D batteries.) As a battery becomes drained, this voltage decreases; slowly at first and then more rapidly as it is increasingly depleted. At a certain point, the battery continues to hold a charge but is no longer useful for its intended purpose. In the case of a 12v car battery, this point is 10.5 volts, which is used as a cutoff point for a lot of measurements.

The measurement that is rarely discussed for consumer-grade batteries but of constant interest for RV, solar power and houseboat enthusiasts is amp-hours (Ah). Ah is the measure of the battery's lifespan, or at least until the battery's 10.8v retirement.

A typical rating for your average car battery is 120 Ah, suggesting that you could drain the battery for 120 hours at 1 ampere, or for 2 hours at 60 amperes, or even 1 hour at 120 amperes.

But this assumption is wrong. Draining a battery at twice the current burns it out in less than half the duration, and that's because of the Peukert Effect:

`I` ^{n} `T` = `C`

where I is the discharge current, T is time, and C is the Capacity loss, and n is Peukert's Exponent, which varies with battery construction methods. (Units for I is usually amps, T in hours, and C in amp-hours). Usual values for n are 1.05 for a really flexible (read: expensive) battery to 2 for a battery intended for a very slow drain.

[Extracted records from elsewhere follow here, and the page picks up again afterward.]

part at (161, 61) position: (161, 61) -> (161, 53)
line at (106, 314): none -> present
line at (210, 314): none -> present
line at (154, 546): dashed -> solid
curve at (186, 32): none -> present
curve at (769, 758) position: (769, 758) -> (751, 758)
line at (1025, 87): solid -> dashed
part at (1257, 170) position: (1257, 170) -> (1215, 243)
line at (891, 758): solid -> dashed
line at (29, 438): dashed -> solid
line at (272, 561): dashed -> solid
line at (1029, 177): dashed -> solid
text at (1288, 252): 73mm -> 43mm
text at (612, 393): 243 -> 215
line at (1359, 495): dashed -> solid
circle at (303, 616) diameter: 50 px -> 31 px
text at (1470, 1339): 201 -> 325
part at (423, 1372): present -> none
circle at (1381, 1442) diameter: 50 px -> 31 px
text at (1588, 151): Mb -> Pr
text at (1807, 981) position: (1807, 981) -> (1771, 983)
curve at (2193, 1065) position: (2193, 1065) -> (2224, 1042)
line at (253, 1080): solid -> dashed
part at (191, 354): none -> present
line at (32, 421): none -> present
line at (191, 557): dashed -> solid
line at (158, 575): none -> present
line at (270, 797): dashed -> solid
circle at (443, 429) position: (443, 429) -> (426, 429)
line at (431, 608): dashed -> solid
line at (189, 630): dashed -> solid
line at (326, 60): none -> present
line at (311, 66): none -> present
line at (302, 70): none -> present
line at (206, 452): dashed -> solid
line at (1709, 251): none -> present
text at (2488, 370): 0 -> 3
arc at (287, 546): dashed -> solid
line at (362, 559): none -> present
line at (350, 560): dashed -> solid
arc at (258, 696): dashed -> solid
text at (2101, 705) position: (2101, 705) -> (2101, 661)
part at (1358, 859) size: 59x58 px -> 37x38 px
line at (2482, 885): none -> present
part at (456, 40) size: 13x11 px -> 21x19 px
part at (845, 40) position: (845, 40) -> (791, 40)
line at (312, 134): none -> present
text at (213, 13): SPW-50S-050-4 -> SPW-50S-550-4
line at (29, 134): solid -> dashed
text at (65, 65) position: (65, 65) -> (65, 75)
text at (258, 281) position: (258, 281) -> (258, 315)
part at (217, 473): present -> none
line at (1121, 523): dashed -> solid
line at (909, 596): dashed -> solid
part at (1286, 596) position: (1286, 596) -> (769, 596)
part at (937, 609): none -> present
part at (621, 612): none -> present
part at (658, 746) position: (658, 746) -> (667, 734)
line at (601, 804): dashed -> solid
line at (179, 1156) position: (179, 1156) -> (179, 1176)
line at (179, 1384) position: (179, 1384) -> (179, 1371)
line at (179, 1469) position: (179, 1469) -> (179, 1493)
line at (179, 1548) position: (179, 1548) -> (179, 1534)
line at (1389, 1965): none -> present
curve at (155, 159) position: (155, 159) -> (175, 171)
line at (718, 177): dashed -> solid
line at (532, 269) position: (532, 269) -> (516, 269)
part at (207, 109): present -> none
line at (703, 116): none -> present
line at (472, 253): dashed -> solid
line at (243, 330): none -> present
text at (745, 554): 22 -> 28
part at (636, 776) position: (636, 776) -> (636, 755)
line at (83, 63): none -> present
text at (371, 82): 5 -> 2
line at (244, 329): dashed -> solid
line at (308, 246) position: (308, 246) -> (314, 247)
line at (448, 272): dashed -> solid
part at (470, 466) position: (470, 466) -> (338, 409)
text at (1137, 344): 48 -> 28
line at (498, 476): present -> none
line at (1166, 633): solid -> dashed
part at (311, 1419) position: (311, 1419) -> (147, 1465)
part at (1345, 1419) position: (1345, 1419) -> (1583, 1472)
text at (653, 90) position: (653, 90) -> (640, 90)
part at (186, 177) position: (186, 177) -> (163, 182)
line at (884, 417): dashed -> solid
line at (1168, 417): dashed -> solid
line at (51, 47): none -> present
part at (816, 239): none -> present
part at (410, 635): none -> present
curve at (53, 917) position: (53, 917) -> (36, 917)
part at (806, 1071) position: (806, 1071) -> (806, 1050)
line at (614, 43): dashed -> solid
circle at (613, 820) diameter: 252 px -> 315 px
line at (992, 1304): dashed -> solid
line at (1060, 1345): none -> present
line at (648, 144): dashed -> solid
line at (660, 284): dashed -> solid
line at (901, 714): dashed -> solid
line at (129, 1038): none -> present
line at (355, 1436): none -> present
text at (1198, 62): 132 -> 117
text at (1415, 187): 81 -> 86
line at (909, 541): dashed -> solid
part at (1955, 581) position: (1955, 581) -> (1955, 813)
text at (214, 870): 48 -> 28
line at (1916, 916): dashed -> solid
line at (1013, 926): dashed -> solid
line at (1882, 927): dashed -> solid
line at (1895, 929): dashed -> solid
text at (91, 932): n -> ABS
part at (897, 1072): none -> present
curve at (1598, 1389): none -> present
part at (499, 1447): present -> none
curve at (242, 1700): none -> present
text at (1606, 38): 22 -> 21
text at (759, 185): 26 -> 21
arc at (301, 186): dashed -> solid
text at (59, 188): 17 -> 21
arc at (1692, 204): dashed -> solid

In English: The faster you drain a battery, the fewer total amp-hours you get out of it. If you drain a battery at twice the amps, it will last __less__ than half as long.

The usual method to minimize this effect is to build banks of batteries, connected in parallel. The drain to each battery is reduced, so the total Capacity loss is reduced. Thus, two batteries will last slightly longer than twice the life of a single battery.